For as long as I can remember, OOP has meant out-of-print; now it also means object-oriented programming.
Because there are multiple meanings for OOP, it’s probably not a good choice for a headline, if you are interested in attracting those casual readers. 3
And that’s the problem with coining initialisms that are already in use in another field: it confuses casual readers.
It could easily annoy casual readers, driving away potential subscribers and customers.
Hell, it might even cause one them to address the issue in a rant on his own blog …
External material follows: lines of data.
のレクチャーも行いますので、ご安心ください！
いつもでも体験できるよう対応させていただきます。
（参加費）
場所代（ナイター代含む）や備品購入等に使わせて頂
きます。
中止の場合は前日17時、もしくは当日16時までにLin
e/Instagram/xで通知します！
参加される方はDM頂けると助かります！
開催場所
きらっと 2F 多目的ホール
Headlines should avoid words with tenebrous or heterogenous meanings that confuse readers, just like tweets. Click To Tweet
FEATURED IMAGE: I found this marvelous painting accompanying an article about jargon titled, “The Everyday Linux User Jargon Buster.” Turns out they found it on a computer wallpaper site! The Linux article opens with this sentence about jargon: “I received a comment at the bottom of one of my articles which expressed bemusement about all of the acronyms and terms used within my reviews.” A guide to explain as much of the jargon as possible followed.
FOOTNOTES:
1 An initialism is “an abbreviation formed from the first, or initial, letters” of three or more words in the name of a group organization. It should not be confused with acronym, which is “a word (such as NATO, radar, or laser) formed from the initial letter or letters of each of the successive parts or major parts of a compound term.” An acronym is a very special kind of initialism.
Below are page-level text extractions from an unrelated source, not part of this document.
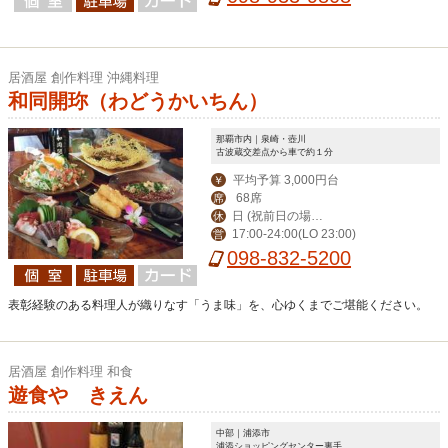
居酒屋 創作料理 沖縄料理
和同開珎（わどうかいちん）
那覇市内｜泉崎・壺川
古波蔵交差点から車で約１分
平均予算 3,000円台
￥
68席
席
日 (祝前日の場合
休
17:00-24:00(LO 23:00)
営
は営業、翌日休み)
098-832-5200
表彰経験のある料理人が織りなす「うま味」を、心ゆくまでご堪能ください。
居酒屋 創作料理 和食
遊食や きえん
中部｜浦添市
浦添ショッピングセンター裏手。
So all acronyms are initialisms, but all initialisms aren’t acronyms. Or at least that’s the way it’s supposed to be, but so many folks who never look things up use the two interchangeably that they are becoming synonymous, another instance of ignorance trumping education and awareness.
As dictionaries are descriptive (telling us how people use a word) instead of prescriptive (telling us how people should use a word), modern lexicographers at modern dictionaries give us both the old (read “correct”) and new (read “incorrect”) definition, exacerbating a bad situation.
The only good to come out of this has been to provide a large niche market for engaging books about grammar and English usage, including. The Deluxe Transitive Vampire, Woe Is I, and Eats, Shoots & Leaves.
2 According to Wikipedia, object-oriented programming is a “programming paradigm based on the concept of objects, which may contain data, in the form of fields, often known as attributes; and code, in the form of procedures, often known as methods.”
Aside from being poorly constructed, that sentence is confusing: the words objects, fields, and methods all have meanings in the normal world quite different from what the techies have assigned to them. Which is one of the reasons why it’s often difficult for normies to communicate with experts on support lines, as we don’t know the meaning of the words in their work-world, and they don’t know the meaning of the words outside of their work.
3 OOP used as out-of-print is also applies to records, CDs, movies, and related intellectual properties.